Python and Efficiency:
The case is the simpler the programming the faster the execution. As for Python, it has spread across all the domains due to its popularity and functionality. With top-rated computer science schools in the U.S. teaching Python Development, surpassing Java. The main reason behind this is the ease of syntax in Python, that makes it easy to learn and scalable particularly in a cloud-based environment.
How to achieve it?
As good as Python is there is still room for improvement. We have listed down some of the best industry practices that improve Python Code Efficiency
1. Use some of Python’s “speedup” applications
Python has grown up as a fast, tactile and high-performance language. With some application development in this area in recent years, a lot of projects have come up such as the PyPy project which has the main aim to speed up Python as a whole. Another tool called Numba does a great job in this regard by improving the performance of the process by implementing high-performance tools into Python.

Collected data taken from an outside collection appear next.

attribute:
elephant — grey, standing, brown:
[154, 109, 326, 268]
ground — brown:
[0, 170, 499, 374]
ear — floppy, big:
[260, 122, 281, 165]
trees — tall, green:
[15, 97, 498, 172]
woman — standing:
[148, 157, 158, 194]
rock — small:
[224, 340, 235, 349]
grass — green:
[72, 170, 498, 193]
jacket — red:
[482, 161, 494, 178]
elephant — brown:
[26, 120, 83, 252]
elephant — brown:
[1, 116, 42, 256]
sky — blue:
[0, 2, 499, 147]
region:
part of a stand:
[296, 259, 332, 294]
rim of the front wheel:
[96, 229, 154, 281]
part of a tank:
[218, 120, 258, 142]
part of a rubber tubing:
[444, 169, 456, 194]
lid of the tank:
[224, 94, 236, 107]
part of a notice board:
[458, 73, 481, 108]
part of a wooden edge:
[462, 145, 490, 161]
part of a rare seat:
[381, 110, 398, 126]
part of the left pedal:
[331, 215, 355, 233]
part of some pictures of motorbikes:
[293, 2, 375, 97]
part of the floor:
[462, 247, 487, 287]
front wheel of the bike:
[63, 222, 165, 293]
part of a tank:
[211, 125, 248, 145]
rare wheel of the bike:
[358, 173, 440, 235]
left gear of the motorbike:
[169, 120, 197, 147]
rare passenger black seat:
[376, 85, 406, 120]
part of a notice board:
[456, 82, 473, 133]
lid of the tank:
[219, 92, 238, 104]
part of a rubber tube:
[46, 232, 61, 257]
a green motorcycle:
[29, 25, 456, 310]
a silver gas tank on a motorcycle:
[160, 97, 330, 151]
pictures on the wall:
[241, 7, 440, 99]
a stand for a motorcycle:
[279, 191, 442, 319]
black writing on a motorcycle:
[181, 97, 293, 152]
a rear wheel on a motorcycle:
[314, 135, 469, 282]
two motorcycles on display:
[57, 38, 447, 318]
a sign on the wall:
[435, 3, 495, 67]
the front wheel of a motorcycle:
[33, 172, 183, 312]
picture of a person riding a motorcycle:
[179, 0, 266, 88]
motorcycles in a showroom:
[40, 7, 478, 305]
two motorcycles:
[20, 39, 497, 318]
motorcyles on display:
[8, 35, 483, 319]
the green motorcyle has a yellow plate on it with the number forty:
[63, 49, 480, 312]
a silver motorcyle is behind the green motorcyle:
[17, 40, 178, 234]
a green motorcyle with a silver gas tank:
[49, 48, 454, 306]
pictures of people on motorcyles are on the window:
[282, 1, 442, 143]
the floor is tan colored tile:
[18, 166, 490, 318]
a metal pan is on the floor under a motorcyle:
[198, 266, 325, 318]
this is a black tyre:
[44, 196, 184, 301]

2. Using the latest releases of Python
Python shell is maintained by a community of developers committed to keeping the language robust and current. Each language release is faster, updated and is in line with the latest standards, so it is always a good idea to take the move. Make sure that your required libraries are in line with the latest update.
3. Avoid unwanted loops
This will put unnecessary strain on your server and decrease performance. Some simple things, such as using multiple variables instead of a giant array that makes the program go through the entire sequence can optimize your code a lot. Also, try redesigning your code to use intersections and unions. Always avoid expensive lookup functions in inner iterations. This may push you to take actions as far as storing built-in functions in a local variable.
For example, you can use this:
return set(a) ; set(b)
Instead of this:
for x in a:
for y in b:
if x == y:
4. Keep Python code small and light
The rule of thumb is that too much typing is not a good thing. In this age performance is critical and it is especially important to keep your code as compact as possible to reduce latency and speed. Before you add anything to your program, ask yourself, “Do I really need this module?” “Is this framework so essential?” “Is this worth the hype?” or straight away, “Can I do this in a simpler manner?”
5. Using the most suitable data structures. Don’t simply use lists or dicts. The default standard library contains other data types, and there are numerous libraries out there. Consider which one should be used for the most efficient operations to solve your problem and choose the correct data structure.
6. Meta programming must be avoided at all costs. If you want speed, there is no need to trigger 10 method calls with a complex logic behind them for a simple attribute lookup.
7. Always profile your code. It helps in finding the bottleneck and optimizing it. Often our thinking about the performance of some concrete code is entirely wrong.
8. Avoid explicit loops when you already have a function/method that does what you want.
9. Disassemble the code with dis module for bytecode. This gives you a simple way to understand what the interpreter will actually do.
10. Another good idea is to study all of the most used built-in and stdlib data types since each one of them has its own positive and negative properties.
Python is reliable fast and robust in itself and with simple changes in the way in the manner of programming, you can drastically improve its code efficiency while maintaining a consistent flow.